What is your educational background?
What is your current occupation?
I am the CEO and Founder at Pink Codrs Africa
What or who got you into STEM?
I have always been intrigued by computers and developing Apps and Websites. I participated in a lot of hackathons when I was still studying which exposed me to the exciting parts of the tech industry
What is the biggest challenge/barrier you have faced as an African in STEM?
The tech space is a male dominated industry and has less room that accommodates women. My biggest challenge has been preparing women for an industry that is not set up to accommodate them.
PinkCodrs Africa recognises the importance for Africa to enhance and develop the skills of its workforce and invest in its local talents, especially women, if the continent is to thrive in its digital revolution.
How do you think your background/upbringing has been beneficial in your journey/career?
The need to help is what I inherited from my parents who believe that “Empowered women should empower others.” This has been my driving factor to helping women in the tech space. This has helped me keep my head up and continue to run Pink Codrs with passion as it has given me more reason to life!
How do you think we can start to change the narrative surrounding African contributions
to global STEM research & careers?
Lacking reliable data, Africa’s situation is imagined to be worse than that of the developed nations where only 26% of computing professionals were female. In the decorated innovation capitals of Africa, Nairobi and Lagos; the efforts to recruit, train, and attract more women in the field is staggering.
The same applies at all hubs, universities and institutions across Africa. It is mostly young men developing apps, running product sprints, or engaging in other computing work. To promote gender parity in its teams, PinkCodrs Africa is organising recruitment campaigns and training seminars for women in South Africa and Tanzania, an initiative that will create innumerable programs that allow women to connect, collaborate and create in their communities. We are creating a place where women developers, data scientists and tech enthusiasts can connect, share ideas, tackle challenges and learn.
What advice would you like to give to young, aspiring African’s in STEM?
The lack of women of colour in tech poses as an opportunity as the tide of tech rises daily – African women have the opportunity to develop businesses, lead and dictate how tech affects and impacts the future of women in Africa. Technology dictates how we live and work and has been a playground for men. It is a time for women to be equipped and ready to solve problems for women and become leaders for the next generation of women in tech!
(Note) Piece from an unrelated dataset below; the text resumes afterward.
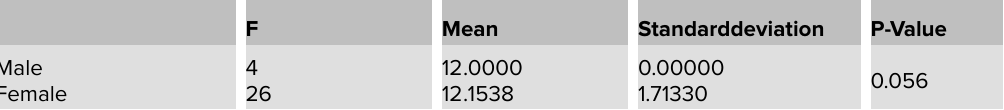
TABLE 3: Pre–posttest association between students’ demographic data and knowledge ( n =30). F Mean Standarddeviation P-Value 4 Female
Do you have any projects you’re working on that you would like us to highlight?
Pink Codrs is driving #ConversationsThatMatter which is a series of webinars (discussions) with industry experts that gives direction and advice to women in the tech space during the Covid-19 pandemic. The conversations range from in-demand skills to equip yourself with, how to position yourself for growth in your career and inputs on how female leaders are adapting in their organisations.